> Task to complete: Only the text belongs in the answer: every line of the records below, transcribed exactly.
────────────────────
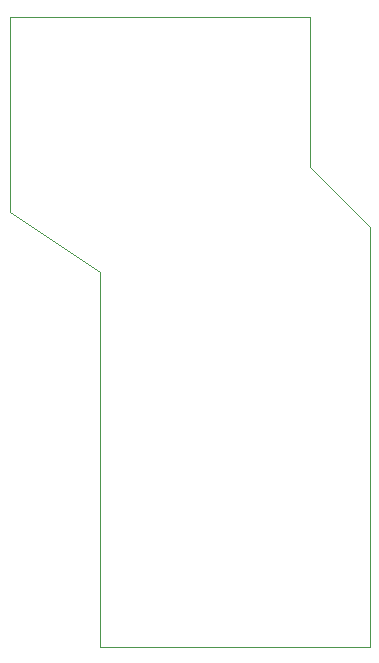
<source format=gbr>
%TF.GenerationSoftware,KiCad,Pcbnew,7.0.10*%
%TF.CreationDate,2024-05-14T13:40:59-04:00*%
%TF.ProjectId,Power PCB,506f7765-7220-4504-9342-2e6b69636164,rev?*%
%TF.SameCoordinates,Original*%
%TF.FileFunction,Profile,NP*%
%FSLAX46Y46*%
G04 Gerber Fmt 4.6, Leading zero omitted, Abs format (unit mm)*
G04 Created by KiCad (PCBNEW 7.0.10) date 2024-05-14 13:40:59*
%MOMM*%
%LPD*%
G01*
G04 APERTURE LIST*
%TA.AperFunction,Profile*%
%ADD10C,0.100000*%
%TD*%
G04 APERTURE END LIST*
D10*
X147320000Y-111760000D02*
X147320000Y-78740000D01*
X147320000Y-78740000D02*
X147320000Y-76200000D01*
X124460000Y-80010000D02*
X116840000Y-74930000D01*
X124460000Y-111760000D02*
X147320000Y-111760000D01*
X116840000Y-58420000D02*
X116840000Y-71120000D01*
X142240000Y-58420000D02*
X142240000Y-71120000D01*
X147320000Y-76200000D02*
X142240000Y-71120000D01*
X116840000Y-58420000D02*
X142240000Y-58420000D01*
X116840000Y-71120000D02*
X116840000Y-74930000D01*
X124460000Y-111760000D02*
X124460000Y-80010000D01*
M02*

</source>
────────────────────
> Finished task:
<source format=gbr>
%TF.GenerationSoftware,KiCad,Pcbnew,7.0.10*%
%TF.CreationDate,2024-05-14T13:40:59-04:00*%
%TF.ProjectId,Power PCB,506f7765-7220-4504-9342-2e6b69636164,rev?*%
%TF.SameCoordinates,Original*%
%TF.FileFunction,Profile,NP*%
%FSLAX46Y46*%
G04 Gerber Fmt 4.6, Leading zero omitted, Abs format (unit mm)*
G04 Created by KiCad (PCBNEW 7.0.10) date 2024-05-14 13:40:59*
%MOMM*%
%LPD*%
G01*
G04 APERTURE LIST*
%TA.AperFunction,Profile*%
%ADD10C,0.100000*%
%TD*%
G04 APERTURE END LIST*
D10*
X147320000Y-111760000D02*
X147320000Y-78740000D01*
X147320000Y-78740000D02*
X147320000Y-76200000D01*
X124460000Y-80010000D02*
X116840000Y-74930000D01*
X124460000Y-111760000D02*
X147320000Y-111760000D01*
X116840000Y-58420000D02*
X116840000Y-71120000D01*
X142240000Y-58420000D02*
X142240000Y-71120000D01*
X147320000Y-76200000D02*
X142240000Y-71120000D01*
X116840000Y-58420000D02*
X142240000Y-58420000D01*
X116840000Y-71120000D02*
X116840000Y-74930000D01*
X124460000Y-111760000D02*
X124460000Y-80010000D01*
M02*

</source>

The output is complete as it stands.